» **Tarefas propostas**
- a) De acordo com o texto sobre sindicatos, o que o Supremo Tribunal Federal tem atuado para proibir?
- b) Transcreva do texto sobre sindicatos o trecho que começa com "Tudo indica que" e segue até "processo de transição.".

» **Texto fornecido**
┄┄┄┄┄┄┄┄┄┄┄┄┄┄┄┄┄┄┄┄
A outra receita importante é a contribuição assistencial, feita pelos trabalhadores às entidades sindicais que os representam, por ocasião das negociações coletivas de trabalho. O Supremo Tribunal Federal tem atuado incisivamente para proibir o desconto dessa contribuição dos trabalhadores não associados aos sindicatos.

Tudo indica que a finalidade é quebrar o movimento sindical. Se não fosse esse o propósito, a legislação asseguraria mecanismos para um processo de transição.

Promotores e apoiadores da reforma sindical afirmam que o movimento sindical deverá se financiar com a prestação de serviços assistenciais, médicos, jurídicos e de lazer, entre outros, o que só confirma a intenção de atacar a organização sindical.

Os sindicatos são uma criação histórica dos trabalhadores em resposta à exploração do trabalho realizada pela organização da produção capitalista. O sindicato representa o elo entre os trabalhadores que o constituem, um sujeito coletivo. A intencionalidade dessa “reunião” é criar uma identidade alternativa e independente daquela expressa pela soma de trabalhadores subordinados à empresa. Trata-se de uma união mobilizada pela solidariedade, oriunda da identidade de classe, que cria um poder capaz de gestar esse sujeito coletivo.

Para que serve o sindicato? Para reunir e mobilizar os trabalhadores para lutar pela parte que lhes cabe na produção, o que se expressa em melhores salários e benefícios; em condições de trabalho adequadas; em saúde e segurança; em bem-estar e qualidade de vida.
┄┄┄┄┄┄┄┄┄┄┄┄┄┄┄┄┄┄┄┄
» **Conjunto de linhas**
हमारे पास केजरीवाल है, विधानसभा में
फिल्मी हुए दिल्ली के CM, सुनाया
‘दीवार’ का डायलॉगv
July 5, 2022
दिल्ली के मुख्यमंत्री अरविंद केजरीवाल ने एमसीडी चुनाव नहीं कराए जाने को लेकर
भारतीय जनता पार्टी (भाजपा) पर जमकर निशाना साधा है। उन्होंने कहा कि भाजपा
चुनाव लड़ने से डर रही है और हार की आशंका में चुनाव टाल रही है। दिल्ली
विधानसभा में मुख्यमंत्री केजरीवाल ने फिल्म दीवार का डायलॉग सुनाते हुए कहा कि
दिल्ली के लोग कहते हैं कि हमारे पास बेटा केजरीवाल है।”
┄┄┄┄┄┄┄┄┄┄┄┄┄┄┄┄┄┄┄┄
» **Respostas às tarefas**
- a) O desconto da contribuição assistencial dos trabalhadores não associados aos sindicatos.

- b)
Tudo indica que a finalidade é quebrar o movimento sindical. Se não fosse esse o propósito, a legislação asseguraria mecanismos para um processo de transição.